The International Version (インターナショナル版, Intānashonaru-ban?) is a recurring Japan-only edition of several games in the Final Fantasy series. These versions reflect the changes made in the international adaptations of the games' original versions, including the new story elements and gameplay changes.
More recent International versions include completely new features in the games with optional tweaks in gameplay, new superbosses, and bonus dungeons; in addition, the audio is in English, with Japanese text and subtitles. They often come with extra information like design art, interviews with the creators, maps, and other features.
- 1 Appearances
- 1.1 Final Fantasy VII International
- 1.2 Dirge of Cerberus -Final Fantasy VII- International
- 1.3 Final Fantasy X: International
- 1.4 Final Fantasy X-2: International + Last Mission
- 1.5 Final Fantasy XII International Zodiac Job System
- 1.6 Final Fantasy XIII Ultimate Hits International
- 1.7 Dissidia Final Fantasy: Universal Tuning
- 1.8 Bravely Default: For the Sequel
- 2 References
The International version is a direct port of the North American version, including all of its gameplay and storyline tweaks.

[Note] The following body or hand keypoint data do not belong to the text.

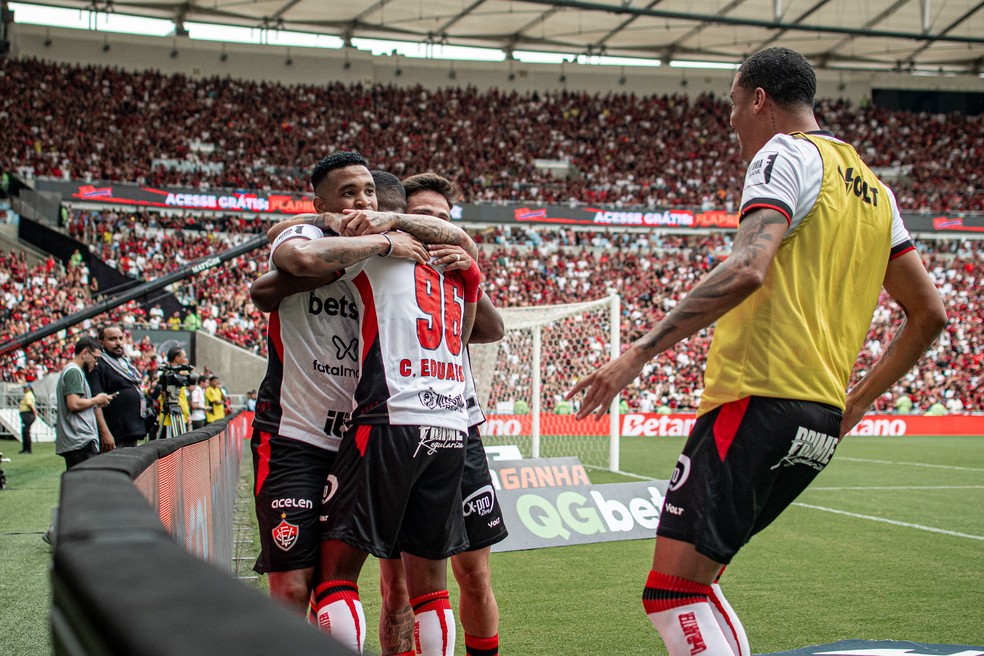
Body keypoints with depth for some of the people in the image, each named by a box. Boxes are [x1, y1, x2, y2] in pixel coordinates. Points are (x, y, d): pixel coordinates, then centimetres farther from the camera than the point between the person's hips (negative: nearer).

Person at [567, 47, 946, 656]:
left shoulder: (786, 155, -4)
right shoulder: (873, 187, 22)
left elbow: (747, 269, -22)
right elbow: (929, 313, 22)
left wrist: (639, 353, -22)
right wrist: (858, 400, 26)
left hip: (759, 400, -9)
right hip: (822, 420, 9)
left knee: (672, 592, -11)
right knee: (691, 578, 16)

It came with an extra fourth disc that includes bonus background information about the game itself.
The upgraded PC version was ported to Japanese for the first time on May 16, 2013 as Final Fantasy VII International for PC. Like with the English PC version, this version has since been ported to other consoles but has not born the International subtitle.

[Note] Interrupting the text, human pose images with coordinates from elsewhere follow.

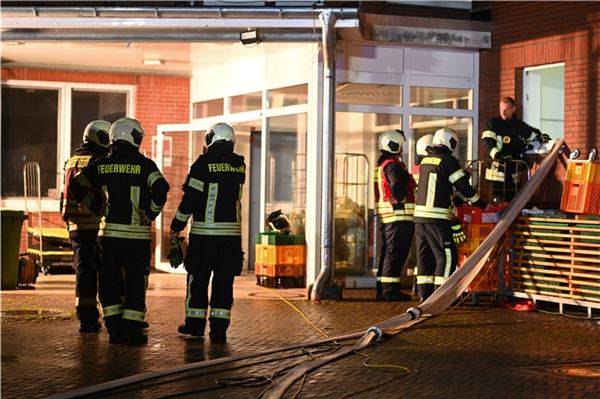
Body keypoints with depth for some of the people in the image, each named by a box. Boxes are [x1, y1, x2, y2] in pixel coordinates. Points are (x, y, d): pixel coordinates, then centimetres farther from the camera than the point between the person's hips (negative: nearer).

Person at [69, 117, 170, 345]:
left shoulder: (102, 165, 6)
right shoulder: (144, 165, -7)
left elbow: (77, 186, 10)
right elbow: (161, 188, -21)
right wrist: (151, 213, -9)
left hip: (108, 232, 4)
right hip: (136, 234, -4)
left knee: (109, 281, 12)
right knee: (135, 283, 4)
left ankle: (114, 329, 13)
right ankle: (132, 330, 3)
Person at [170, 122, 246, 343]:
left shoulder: (204, 163, -9)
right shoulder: (239, 165, 4)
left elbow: (190, 197, -9)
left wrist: (177, 225, 0)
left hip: (204, 232, -3)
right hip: (232, 232, 3)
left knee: (198, 278, 9)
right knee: (224, 281, 6)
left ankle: (195, 323, 15)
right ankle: (219, 327, 3)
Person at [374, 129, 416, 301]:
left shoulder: (381, 165, 20)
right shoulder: (393, 165, -13)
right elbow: (397, 186, -28)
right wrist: (402, 201, -15)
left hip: (386, 216, 10)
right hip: (399, 216, -10)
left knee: (388, 252, 13)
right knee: (396, 253, -9)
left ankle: (382, 289, 16)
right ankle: (390, 289, -10)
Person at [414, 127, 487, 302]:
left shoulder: (426, 160, 14)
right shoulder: (448, 161, -8)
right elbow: (464, 188, -6)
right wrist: (483, 205, 7)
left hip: (420, 215, 8)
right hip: (437, 218, -8)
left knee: (425, 255, 12)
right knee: (447, 256, -3)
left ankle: (425, 294, 14)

The International version is a direct port of the North American and European versions, retaining all the gameplay changes that were made for international release. It also adds cutscenes from the multiplayer of the original Japanese release.
The International edition includes new Sphere Grids, new bosses such as the Dark Aeons, and a bonus disc filled with special features. The European version was released after the International edition and featured all of its contents.
The game was remastered in HD and included in Final Fantasy X|X-2 HD Remaster which was released in Japan on December 26th, 2013, in North America on March 18th, 2014, and in the PAL region on March 21st, 2014, marking its first-time appearance in North America.
Initially, the International version was never released outside of Japan. Along with the gameplay tweaks allowing for use of additional characters and modes, this version includes an extra postscript called Final Fantasy X-2: Last Mission which contains cutscenes that depend on the story completion the player achieved for Final Fantasy X-2.
The game was remastered in HD and included in Final Fantasy X|X-2 HD Remaster which was released in Japan on December 26th, 2013, in North America on March 18th, 2014, and in the PAL region on March 21st, 2014, marking its first-time appearance outside of Japan.
Massive changes to Final Fantasy XII were made to its International version, some so great that the gameplay is almost completely different. It includes the Zodiac Job System, a completely new variation on the battle system. It also includes a special bonus gameplay mode called Trial Mode and a New Game Plus feature. A remastered version of Final Fantasy XII, Final Fantasy XII The Zodiac Age, was released in all major markets for PlayStation 4, Xbox One, Nintendo Switch and Steam, and is based on the International version.
The Ultimate Hits International version was released for Xbox 360 in Japan on December 16th, 2010. This version includes English audio with Japanese, North American and European subtitles for player to choose from. A new difficulty option, Easy Mode, is added with various changes. The preorder bonus booklet Final Fantasy XIII -Corridor of Memory- features high resolution promotional artwork, unreleased story scripts and stages, and a novel explaining the events after the epilogue.
Square Enix released a direct port of the North American version in Japan on November 1, 2009. It retains all of the modifications and additional content implemented in the North American version, including the new Arcade Mode and the battle rebalanced.
Bravely Default: For the Sequel is an enhanced re-release of the original Bravely Default: Flying Fairy, featuring many updates and differences to the original game, most notably the inclusion of an updated version of the battle system that would go on to be used in Bravely Second: End Layer. This version would become the base for the international versions of Bravely Default.
- List of changes
- Multiple save files.
- Additional difficulty levels.
- The game now autosaves when entering a new area.
- Various graphical touch-ups.
- Party Chats now feature animated 3D models instead of static 2D images.
- The ability to disable the gaining of EXP, pg, and JP as well as changing the encounter rate from the main menu.
- The Bravely Second mechanic is introduced, allowing players to stop time at any point mid-battle and make commands at the cost of newly-added SP.
- SP is now gained while the system is closed and the game is left on, up to a maximum of 3.
- During Bravely Second, the damage cap is able to be broken.
- Subtitles in Japanese, English, French, Spanish, German and Italian.
- Voiceovers in Japanese and English.
- Inclusion of an Event Viewer in D's Journal.
- Monsters can now invade the village during the Norende Reconstruction minigame, and can also be battled.
- Many classes were rebalanced.
- Costumes are no longer regarded as a piece of armor, and are instead their own, separate equipment type.
- New cutscenes in later chapters.
- Connectivity with the Japanese Square Enix Members site to unlock in-game items and costumes.